■ Required work: All of the data that follows is to be written out exactly, with images excluded.

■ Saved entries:
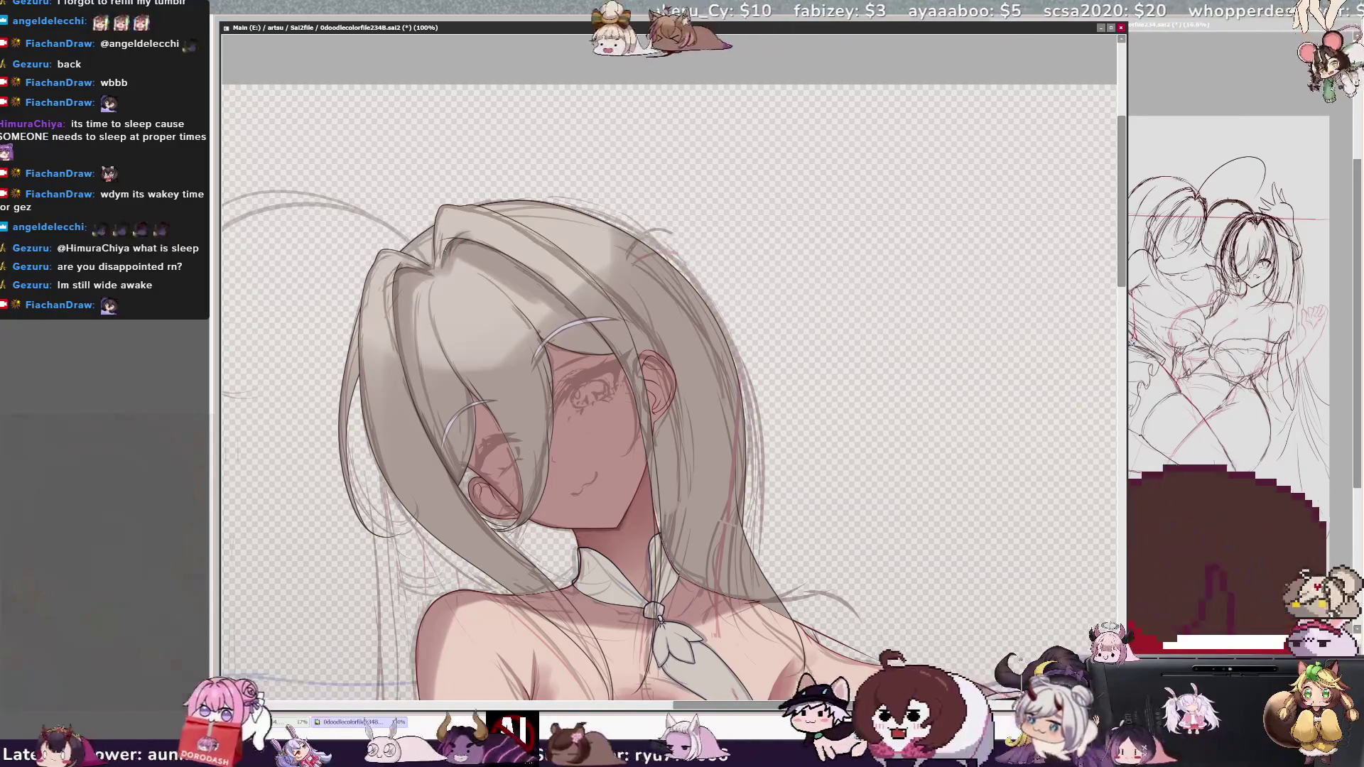
Try brush sizes such as 23, 10 and 21, settle on a small brush, and zoom out to 75%
key("bracketleft")
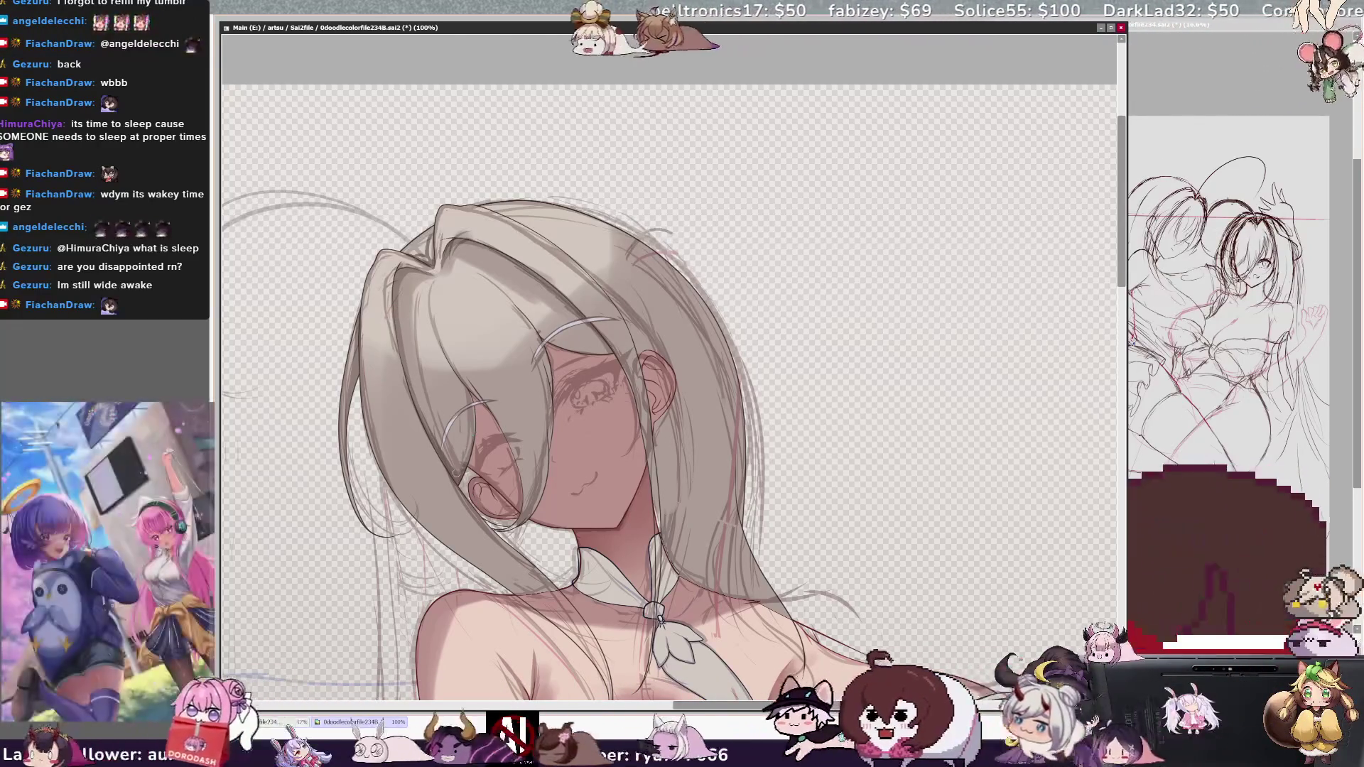
key("bracketleft")
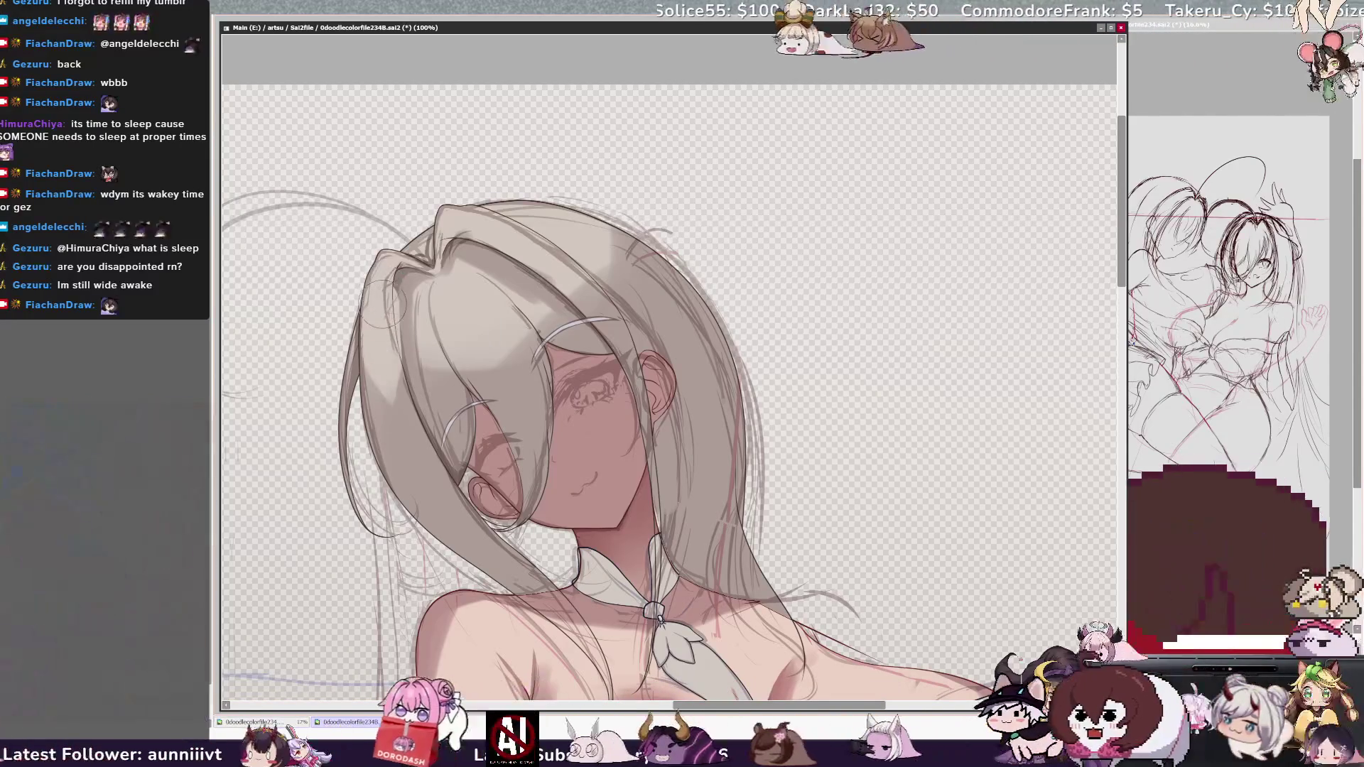
key("bracketleft")
key("bracketright")
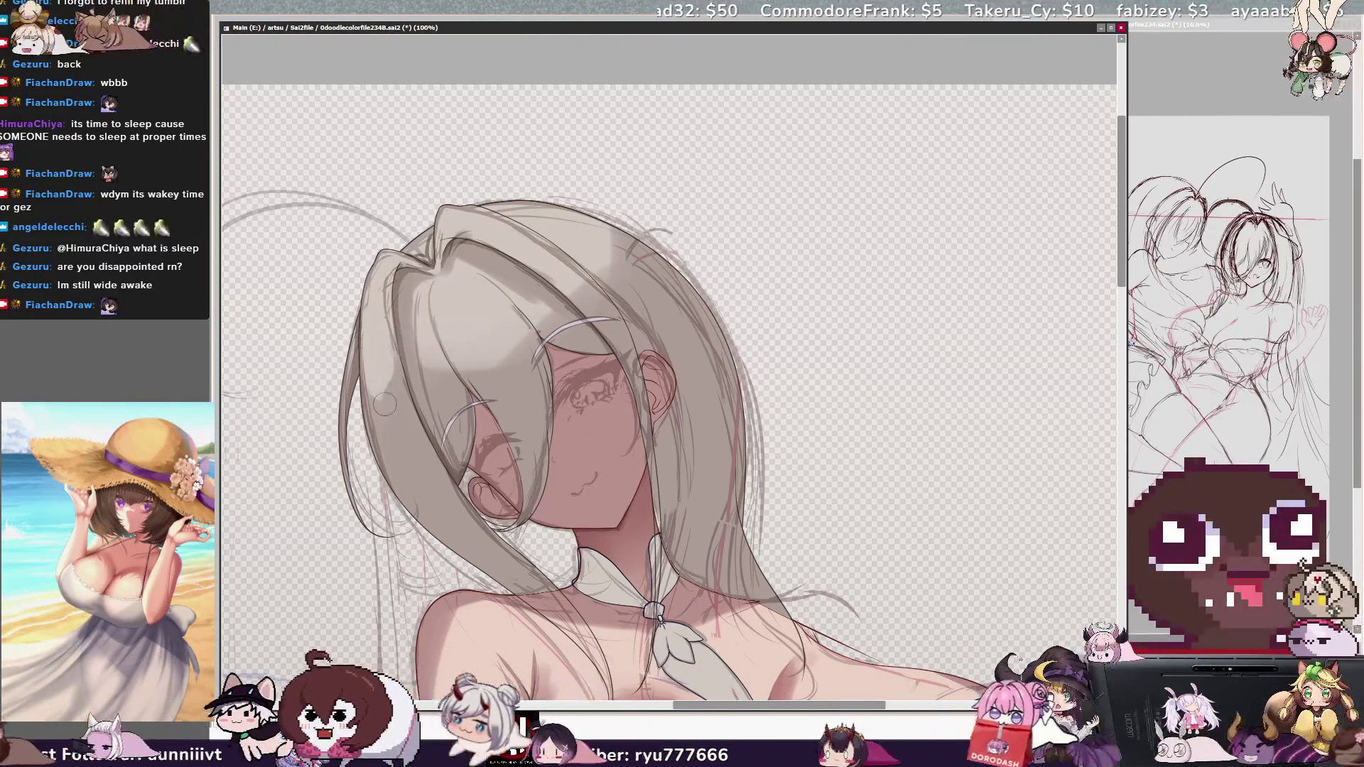
key("bracketleft")
key("bracketright")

■ Task result:
Try brush sizes such as 23, 10 and 21, settle on a small brush, and zoom out to 75%
key("bracketleft")
key("bracketleft")
key("bracketleft")
key("bracketright")
key("bracketleft")
key("bracketright")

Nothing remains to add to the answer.